What you have to do: Substitute "binomial" for "scientific name" and rewrite the records with nothing else changed. Begin at the line that has "common name: Australasian swamphen", stop after the last line of the records, and omit the pictures.

Provided records:
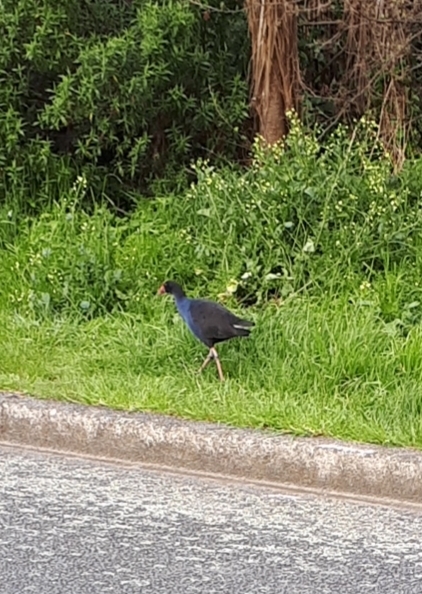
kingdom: Animalia
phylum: Chordata
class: Aves
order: Gruiformes
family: Rallidae
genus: Porphyrio
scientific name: Porphyrio melanotus
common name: Australasian swamphen
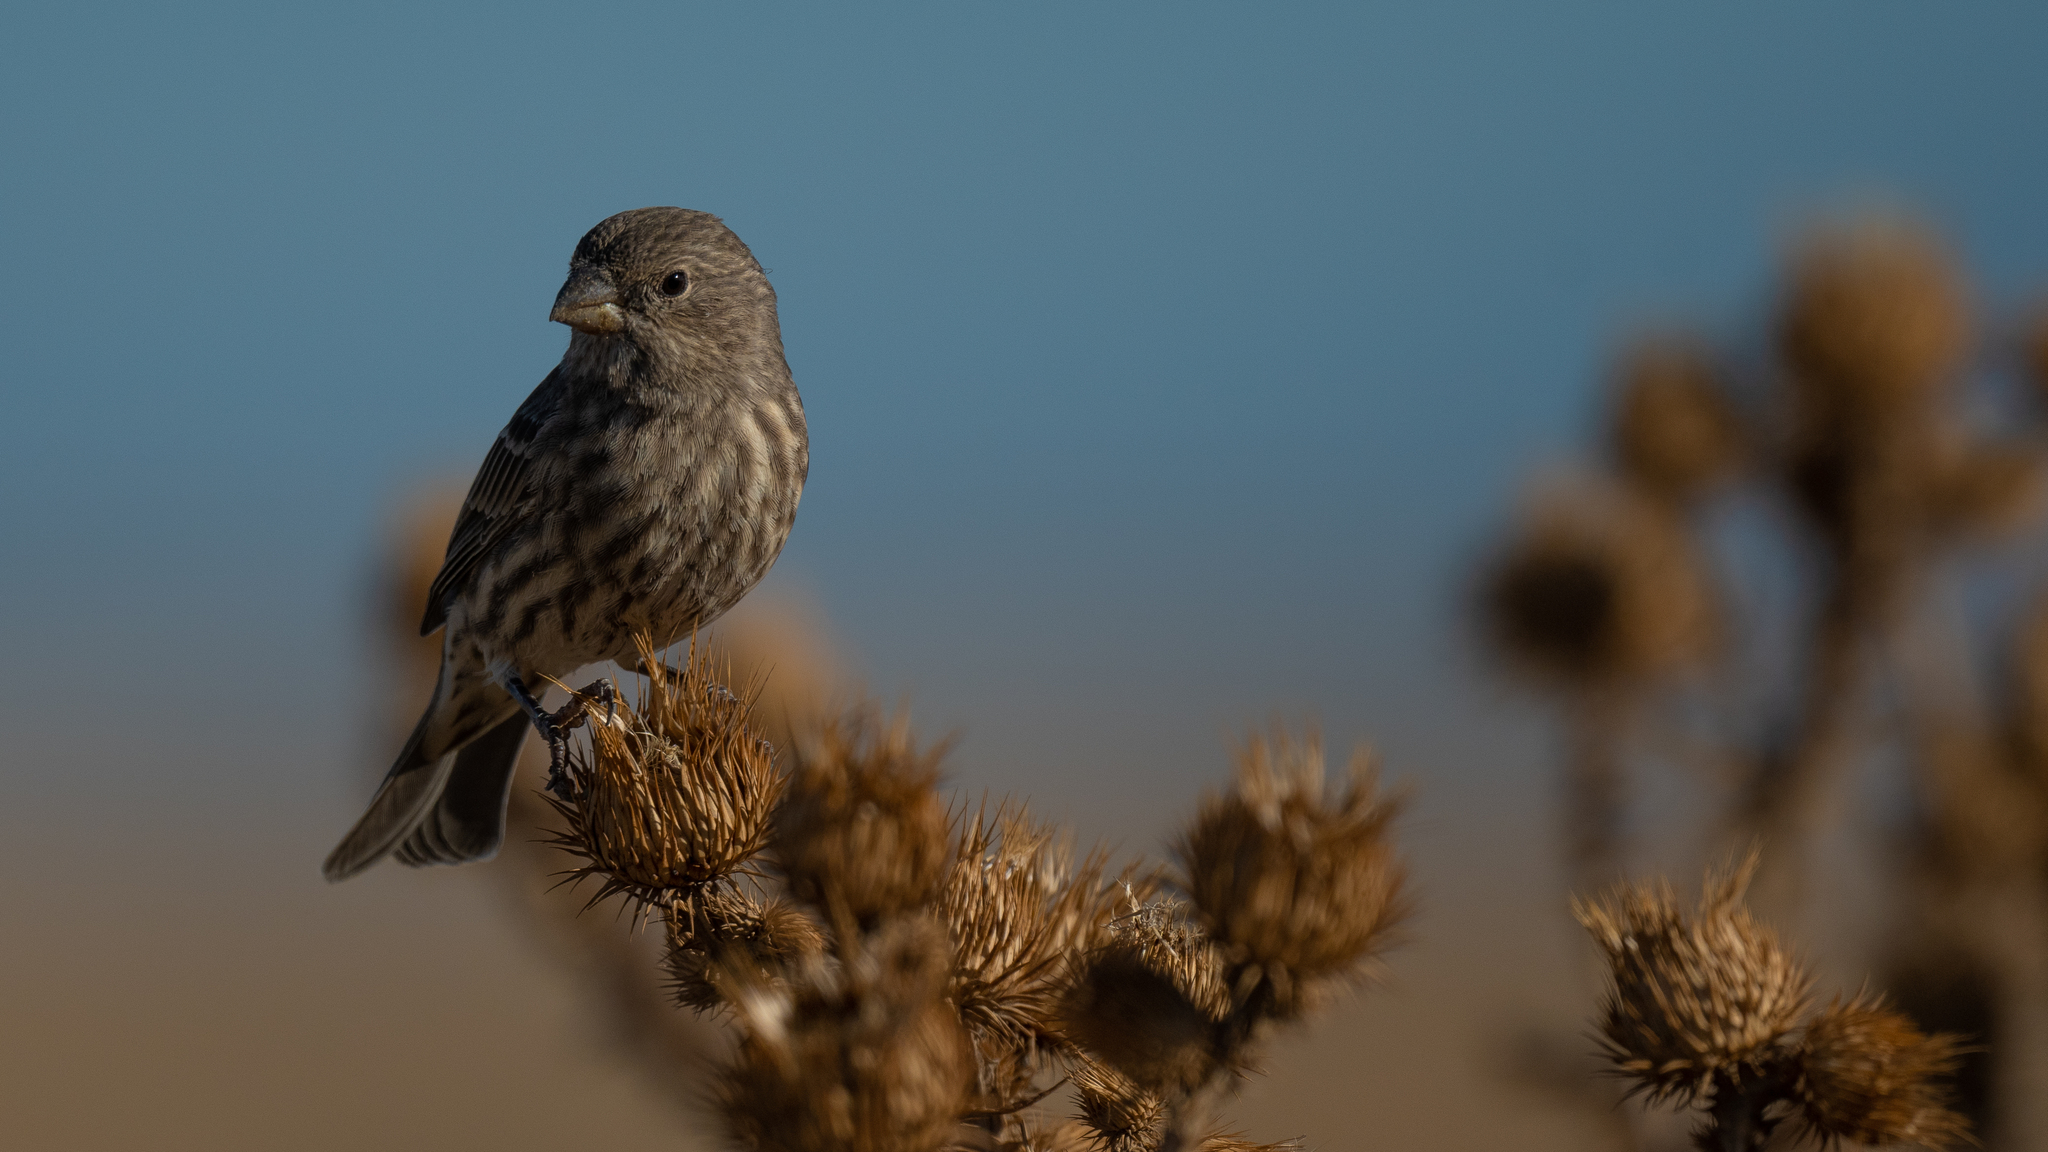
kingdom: Animalia
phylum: Chordata
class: Aves
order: Passeriformes
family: Fringillidae
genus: Haemorhous
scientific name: Haemorhous mexicanus
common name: House finch
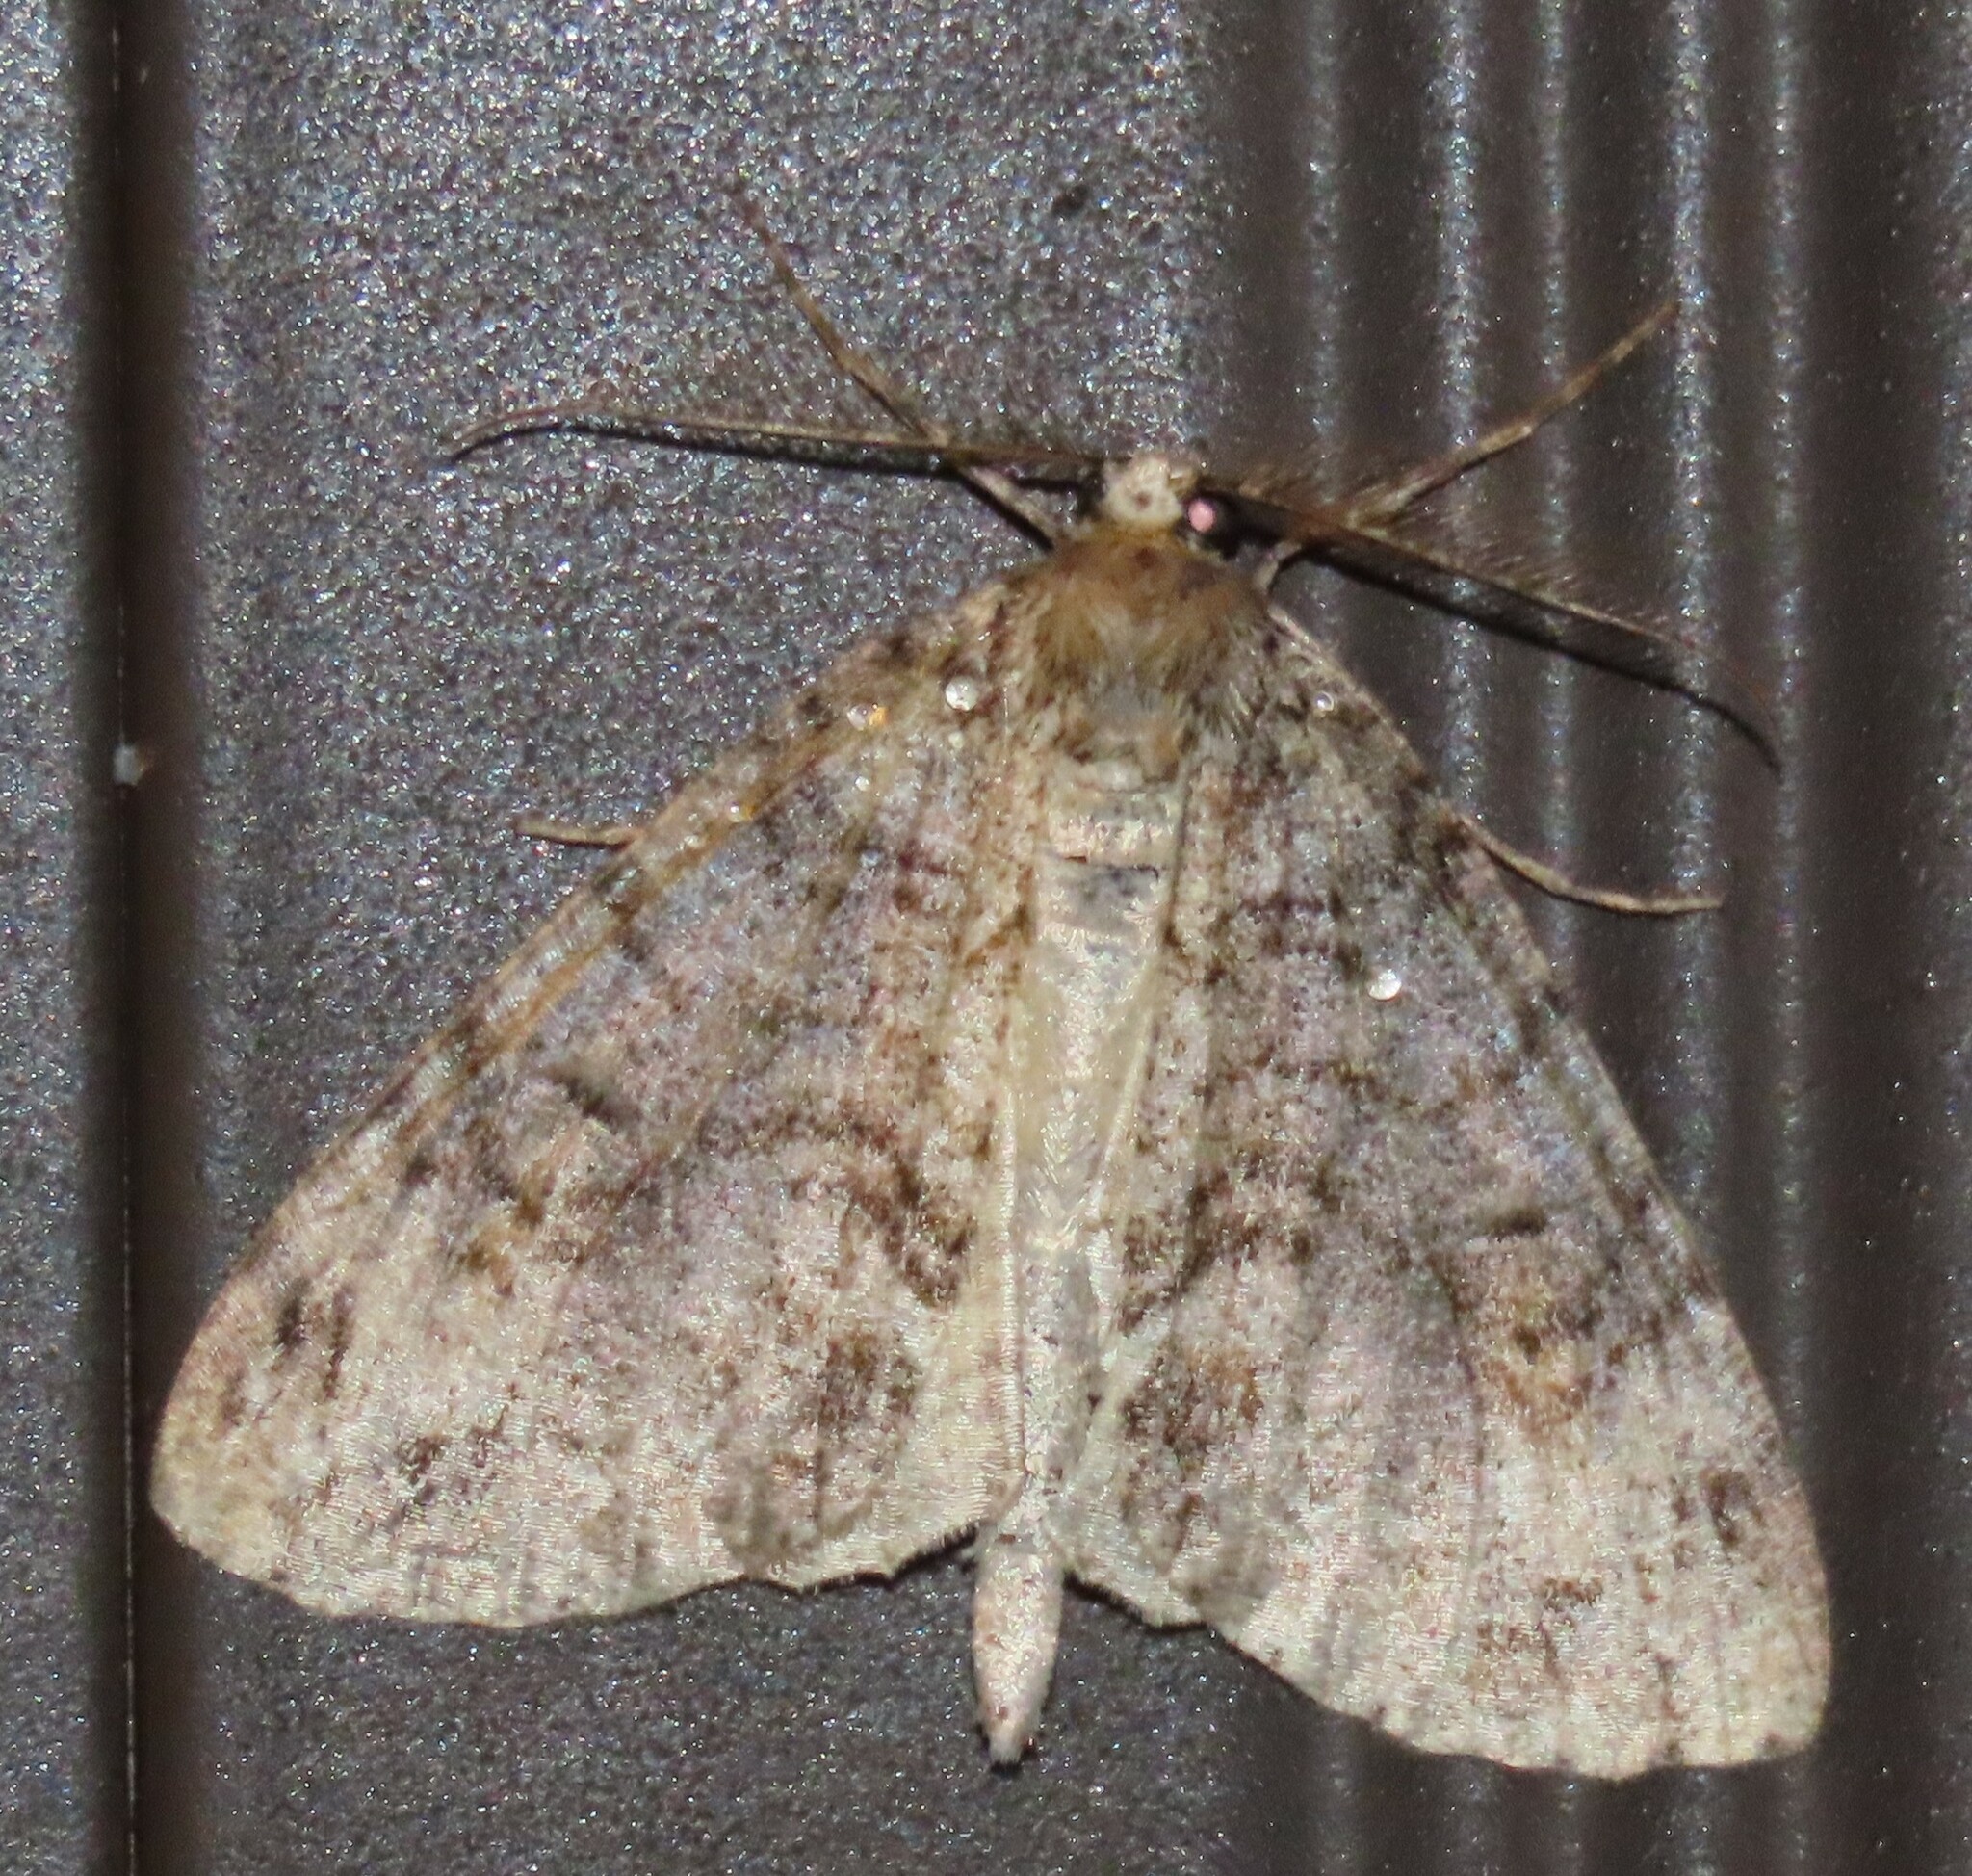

Complete response:
common name: Australasian swamphen
kingdom: Animalia
phylum: Chordata
class: Aves
order: Passeriformes
family: Fringillidae
genus: Haemorhous
binomial: Haemorhous mexicanus
common name: House finch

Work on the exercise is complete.